Apple interim CEO Steve Jobs ended weeks of speculation yesterday, with the announcement of the PowerMac G4 at Seybold in San Francisco. Jobs announced the new G4 processor as the "first supercomputer on a chip".

Running on a new chip developed by Apple, Motorola and IBM, the G4 incorporates a new execution unit, called the Velocity Engine - formerly known as AltiVec. The processor delivers over one gigaflop, or one billion, operations per second.

The G4 is available in three standard configurations, based on 400MHz, 450MHz and 500MHz processors. The two top models accommodate the Airport wireless technology that was introduced with the iBook at Macworld Expo in July.

They also have support for up to 1.5GB of fast PC100 SDRAM, Rage 128 AGP/2X graphics, an Ultra ATA/66 drive interface, and a new 100MHz system bus that delivers up to 800 Mbps throughput - twice the bandwidth of the PCI bus according to Apple.

_Task A_.
Write out the G4 article again, everything from "Apple interim CEO" down to "operations per second.".
_Task B_.
Answer these questions on the G4 article:
(i) At what event did Steve Jobs announce the PowerMac G4?
(ii) What was the Velocity Engine formerly known as?
(iii) How much SDRAM do the two top models support?
_Task C_.
Please carry on the G4 article from its final sentence.

_Supplied information_.
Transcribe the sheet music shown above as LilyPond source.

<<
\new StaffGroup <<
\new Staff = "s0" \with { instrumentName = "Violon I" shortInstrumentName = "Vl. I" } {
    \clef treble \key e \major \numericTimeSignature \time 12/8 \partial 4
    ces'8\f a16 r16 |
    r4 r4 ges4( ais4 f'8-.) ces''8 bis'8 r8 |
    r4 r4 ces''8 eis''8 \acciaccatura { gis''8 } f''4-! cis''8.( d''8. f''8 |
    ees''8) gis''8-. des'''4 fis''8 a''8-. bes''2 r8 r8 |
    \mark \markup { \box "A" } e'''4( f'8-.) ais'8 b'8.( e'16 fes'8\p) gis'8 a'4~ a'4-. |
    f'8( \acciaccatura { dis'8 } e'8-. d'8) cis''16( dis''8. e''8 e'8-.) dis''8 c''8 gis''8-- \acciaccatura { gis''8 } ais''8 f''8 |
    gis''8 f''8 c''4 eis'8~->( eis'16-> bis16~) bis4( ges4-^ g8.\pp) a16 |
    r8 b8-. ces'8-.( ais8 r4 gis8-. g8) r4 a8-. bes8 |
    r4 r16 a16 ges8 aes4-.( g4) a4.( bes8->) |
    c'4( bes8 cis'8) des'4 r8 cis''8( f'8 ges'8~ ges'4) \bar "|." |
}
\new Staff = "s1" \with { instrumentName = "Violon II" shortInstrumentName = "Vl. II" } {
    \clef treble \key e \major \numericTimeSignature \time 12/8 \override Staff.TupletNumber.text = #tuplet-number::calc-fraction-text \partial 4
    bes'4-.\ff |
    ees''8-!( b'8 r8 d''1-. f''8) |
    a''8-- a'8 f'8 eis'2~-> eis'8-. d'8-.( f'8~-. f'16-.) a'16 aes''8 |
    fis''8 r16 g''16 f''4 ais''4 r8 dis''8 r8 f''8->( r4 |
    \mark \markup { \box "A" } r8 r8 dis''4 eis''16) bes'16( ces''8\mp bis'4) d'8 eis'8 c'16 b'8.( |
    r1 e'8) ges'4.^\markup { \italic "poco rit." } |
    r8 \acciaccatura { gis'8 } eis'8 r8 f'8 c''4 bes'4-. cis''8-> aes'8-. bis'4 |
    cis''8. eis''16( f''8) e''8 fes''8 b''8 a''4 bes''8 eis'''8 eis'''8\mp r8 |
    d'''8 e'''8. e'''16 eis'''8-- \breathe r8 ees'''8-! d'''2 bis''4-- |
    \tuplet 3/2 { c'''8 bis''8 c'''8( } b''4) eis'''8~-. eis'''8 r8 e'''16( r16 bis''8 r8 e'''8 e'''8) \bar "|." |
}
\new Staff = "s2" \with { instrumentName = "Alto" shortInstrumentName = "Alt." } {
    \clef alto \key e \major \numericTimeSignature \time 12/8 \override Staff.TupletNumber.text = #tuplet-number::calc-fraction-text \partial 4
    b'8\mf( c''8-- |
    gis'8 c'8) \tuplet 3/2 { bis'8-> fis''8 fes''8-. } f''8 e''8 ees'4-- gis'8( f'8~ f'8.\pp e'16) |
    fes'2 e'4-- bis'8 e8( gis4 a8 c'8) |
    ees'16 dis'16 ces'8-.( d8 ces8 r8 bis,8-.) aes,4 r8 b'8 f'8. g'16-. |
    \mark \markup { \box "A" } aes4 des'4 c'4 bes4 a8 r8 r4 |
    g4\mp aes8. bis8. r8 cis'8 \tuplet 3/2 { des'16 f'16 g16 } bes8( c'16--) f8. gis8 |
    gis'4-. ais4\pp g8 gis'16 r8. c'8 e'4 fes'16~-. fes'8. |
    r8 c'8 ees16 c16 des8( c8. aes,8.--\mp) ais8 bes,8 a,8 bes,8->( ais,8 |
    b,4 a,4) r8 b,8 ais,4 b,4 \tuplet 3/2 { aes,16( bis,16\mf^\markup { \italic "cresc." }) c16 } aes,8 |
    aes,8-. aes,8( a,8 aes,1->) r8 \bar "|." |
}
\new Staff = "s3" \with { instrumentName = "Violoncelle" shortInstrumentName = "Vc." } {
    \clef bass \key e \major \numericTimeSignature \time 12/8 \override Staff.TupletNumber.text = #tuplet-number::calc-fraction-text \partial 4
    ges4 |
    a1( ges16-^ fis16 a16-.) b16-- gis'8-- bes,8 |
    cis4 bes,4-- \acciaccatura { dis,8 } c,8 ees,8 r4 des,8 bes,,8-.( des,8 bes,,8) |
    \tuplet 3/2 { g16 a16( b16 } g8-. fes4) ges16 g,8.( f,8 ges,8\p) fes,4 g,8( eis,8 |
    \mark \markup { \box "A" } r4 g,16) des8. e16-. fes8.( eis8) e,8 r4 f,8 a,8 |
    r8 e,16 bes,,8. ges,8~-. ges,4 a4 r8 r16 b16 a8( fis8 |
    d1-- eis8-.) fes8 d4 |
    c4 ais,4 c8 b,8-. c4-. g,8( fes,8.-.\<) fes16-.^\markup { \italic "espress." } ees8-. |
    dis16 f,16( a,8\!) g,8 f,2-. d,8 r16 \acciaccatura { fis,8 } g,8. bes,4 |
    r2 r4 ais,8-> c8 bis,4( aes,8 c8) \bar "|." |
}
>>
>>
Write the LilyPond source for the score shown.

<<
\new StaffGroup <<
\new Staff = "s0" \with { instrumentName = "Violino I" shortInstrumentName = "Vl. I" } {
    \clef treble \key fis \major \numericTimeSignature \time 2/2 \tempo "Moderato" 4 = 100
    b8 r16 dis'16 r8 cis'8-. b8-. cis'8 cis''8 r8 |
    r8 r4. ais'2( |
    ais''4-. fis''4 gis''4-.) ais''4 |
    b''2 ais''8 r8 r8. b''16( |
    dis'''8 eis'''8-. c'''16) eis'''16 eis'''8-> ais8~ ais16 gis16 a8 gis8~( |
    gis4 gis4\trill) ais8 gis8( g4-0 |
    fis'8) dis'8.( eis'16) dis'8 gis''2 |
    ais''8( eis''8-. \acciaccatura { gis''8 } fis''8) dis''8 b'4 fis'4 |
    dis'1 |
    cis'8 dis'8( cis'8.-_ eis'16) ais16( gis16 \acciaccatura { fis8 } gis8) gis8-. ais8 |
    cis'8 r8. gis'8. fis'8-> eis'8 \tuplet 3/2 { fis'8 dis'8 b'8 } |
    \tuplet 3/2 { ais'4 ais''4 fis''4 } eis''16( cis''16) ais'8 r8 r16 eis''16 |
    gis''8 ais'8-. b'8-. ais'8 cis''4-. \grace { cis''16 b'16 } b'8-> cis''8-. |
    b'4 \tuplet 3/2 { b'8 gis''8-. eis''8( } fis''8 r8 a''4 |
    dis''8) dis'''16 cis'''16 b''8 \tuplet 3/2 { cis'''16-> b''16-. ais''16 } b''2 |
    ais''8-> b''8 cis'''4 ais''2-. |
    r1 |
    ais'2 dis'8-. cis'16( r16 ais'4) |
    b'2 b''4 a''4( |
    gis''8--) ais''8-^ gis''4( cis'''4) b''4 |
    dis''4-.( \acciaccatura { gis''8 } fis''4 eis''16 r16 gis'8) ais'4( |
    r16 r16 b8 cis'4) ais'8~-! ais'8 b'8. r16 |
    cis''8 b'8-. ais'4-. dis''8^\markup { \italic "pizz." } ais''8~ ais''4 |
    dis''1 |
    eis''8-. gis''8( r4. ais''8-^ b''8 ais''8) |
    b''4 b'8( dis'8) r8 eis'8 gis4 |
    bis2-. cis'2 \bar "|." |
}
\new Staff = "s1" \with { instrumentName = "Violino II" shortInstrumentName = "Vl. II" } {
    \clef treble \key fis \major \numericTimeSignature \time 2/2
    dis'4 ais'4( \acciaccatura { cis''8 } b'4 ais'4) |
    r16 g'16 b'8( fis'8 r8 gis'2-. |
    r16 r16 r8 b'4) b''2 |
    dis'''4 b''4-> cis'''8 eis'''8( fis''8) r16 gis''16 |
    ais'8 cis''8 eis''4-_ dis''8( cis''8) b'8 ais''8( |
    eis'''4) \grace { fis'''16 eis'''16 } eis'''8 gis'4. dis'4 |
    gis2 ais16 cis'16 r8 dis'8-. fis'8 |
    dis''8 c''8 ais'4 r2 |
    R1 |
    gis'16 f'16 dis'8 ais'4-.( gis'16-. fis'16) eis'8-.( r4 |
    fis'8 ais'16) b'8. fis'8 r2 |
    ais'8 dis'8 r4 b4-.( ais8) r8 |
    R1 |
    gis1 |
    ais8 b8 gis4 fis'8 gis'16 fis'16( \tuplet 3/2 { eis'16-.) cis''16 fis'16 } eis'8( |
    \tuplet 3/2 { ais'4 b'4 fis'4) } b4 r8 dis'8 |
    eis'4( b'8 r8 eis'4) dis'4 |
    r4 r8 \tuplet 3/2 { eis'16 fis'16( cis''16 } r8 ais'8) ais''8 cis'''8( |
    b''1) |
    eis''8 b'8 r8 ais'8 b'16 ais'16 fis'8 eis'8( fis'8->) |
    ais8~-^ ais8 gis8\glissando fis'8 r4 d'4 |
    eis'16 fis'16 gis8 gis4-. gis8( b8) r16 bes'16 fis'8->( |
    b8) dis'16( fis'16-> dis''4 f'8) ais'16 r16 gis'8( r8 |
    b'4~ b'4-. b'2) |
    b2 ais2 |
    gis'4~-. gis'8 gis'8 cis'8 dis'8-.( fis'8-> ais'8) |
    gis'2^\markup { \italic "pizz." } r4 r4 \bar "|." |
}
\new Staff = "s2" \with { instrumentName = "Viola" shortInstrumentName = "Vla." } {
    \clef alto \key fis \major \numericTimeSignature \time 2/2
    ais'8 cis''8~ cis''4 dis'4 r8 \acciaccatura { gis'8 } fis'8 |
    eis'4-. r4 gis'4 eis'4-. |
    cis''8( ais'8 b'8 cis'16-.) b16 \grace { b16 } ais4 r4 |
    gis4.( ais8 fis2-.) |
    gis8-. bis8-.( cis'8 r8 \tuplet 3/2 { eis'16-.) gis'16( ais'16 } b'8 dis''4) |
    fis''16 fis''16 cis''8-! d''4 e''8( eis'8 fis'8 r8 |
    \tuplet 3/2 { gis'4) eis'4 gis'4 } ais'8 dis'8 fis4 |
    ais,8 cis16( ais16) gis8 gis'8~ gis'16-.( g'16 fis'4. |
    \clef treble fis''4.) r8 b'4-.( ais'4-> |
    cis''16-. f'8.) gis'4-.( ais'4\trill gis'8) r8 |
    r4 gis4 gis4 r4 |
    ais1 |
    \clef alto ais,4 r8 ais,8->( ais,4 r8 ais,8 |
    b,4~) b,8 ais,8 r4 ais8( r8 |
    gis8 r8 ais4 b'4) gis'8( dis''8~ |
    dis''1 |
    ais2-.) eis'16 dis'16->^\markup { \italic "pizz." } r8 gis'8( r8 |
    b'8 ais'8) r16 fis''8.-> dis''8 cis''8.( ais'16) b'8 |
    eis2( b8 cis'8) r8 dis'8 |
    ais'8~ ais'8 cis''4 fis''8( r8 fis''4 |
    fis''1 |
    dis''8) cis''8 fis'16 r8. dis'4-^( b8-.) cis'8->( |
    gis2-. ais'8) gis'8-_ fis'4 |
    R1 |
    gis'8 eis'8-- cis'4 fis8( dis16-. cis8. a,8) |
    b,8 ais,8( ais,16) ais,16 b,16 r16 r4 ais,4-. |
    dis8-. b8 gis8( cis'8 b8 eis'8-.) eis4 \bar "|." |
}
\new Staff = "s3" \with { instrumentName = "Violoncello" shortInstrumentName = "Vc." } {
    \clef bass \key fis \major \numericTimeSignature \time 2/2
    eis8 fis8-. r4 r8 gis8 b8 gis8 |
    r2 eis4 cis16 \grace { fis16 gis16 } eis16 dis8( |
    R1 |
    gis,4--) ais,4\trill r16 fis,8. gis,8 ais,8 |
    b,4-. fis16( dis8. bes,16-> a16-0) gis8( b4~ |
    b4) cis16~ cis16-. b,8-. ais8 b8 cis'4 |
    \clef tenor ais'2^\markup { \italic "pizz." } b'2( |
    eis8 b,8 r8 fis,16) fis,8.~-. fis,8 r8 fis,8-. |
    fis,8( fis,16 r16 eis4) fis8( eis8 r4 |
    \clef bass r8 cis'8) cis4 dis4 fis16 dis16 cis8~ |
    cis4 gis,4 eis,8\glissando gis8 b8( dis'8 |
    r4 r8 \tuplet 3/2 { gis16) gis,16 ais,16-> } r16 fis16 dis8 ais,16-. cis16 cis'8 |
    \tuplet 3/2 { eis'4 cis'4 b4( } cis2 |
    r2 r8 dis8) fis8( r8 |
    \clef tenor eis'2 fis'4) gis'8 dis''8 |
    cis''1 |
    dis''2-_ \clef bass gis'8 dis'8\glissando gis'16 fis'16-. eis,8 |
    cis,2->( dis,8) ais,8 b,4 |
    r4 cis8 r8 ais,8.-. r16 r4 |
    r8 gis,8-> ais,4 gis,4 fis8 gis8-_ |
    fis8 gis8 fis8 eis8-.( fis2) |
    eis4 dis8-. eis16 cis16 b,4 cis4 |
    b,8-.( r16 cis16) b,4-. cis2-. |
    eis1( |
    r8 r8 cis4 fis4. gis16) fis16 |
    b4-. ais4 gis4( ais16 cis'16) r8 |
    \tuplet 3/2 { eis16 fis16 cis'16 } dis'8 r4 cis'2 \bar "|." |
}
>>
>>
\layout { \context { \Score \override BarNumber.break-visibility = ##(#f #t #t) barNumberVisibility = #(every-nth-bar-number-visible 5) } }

_Answer space A_.
Apple interim CEO Steve Jobs ended weeks of speculation yesterday, with the announcement of the PowerMac G4 at Seybold in San Francisco. Jobs announced the new G4 processor as the "first supercomputer on a chip".

Running on a new chip developed by Apple, Motorola and IBM, the G4 incorporates a new execution unit, called the Velocity Engine - formerly known as AltiVec. The processor delivers over one gigaflop, or one billion, operations per second.

_Answer space B_.
(i) Seybold in San Francisco
(ii) AltiVec
(iii) Up to 1.5GB of fast PC100 SDRAM

_Answer space C_.
All three models have 1MB level 2 backside cache, dual USB and 400Mbps FireWire ports, and internal drives from 10GB to 27GB. Removable storage includes ZIP, CD-ROM, DVD-ROM with video playback, and DVD-RAM.

In tests run by Intel, and published on the company’s Web site, the 500MHz G4 chip performed 2.94 times as fast as the 600MHz Pentium III processor.

Apple dropped the blue-&-white G3 design in favour of a silver, clear and graphite colour scheme, but retained the side door that swings open to access the insides. The Power Mac G4 400MHz costs £1,099, and will be available in the UK in September. The 450MHz G4 is priced at £1,699 and is scheduled to ship in early October, while the 500MHz model costs £2,399 and will follow in late October.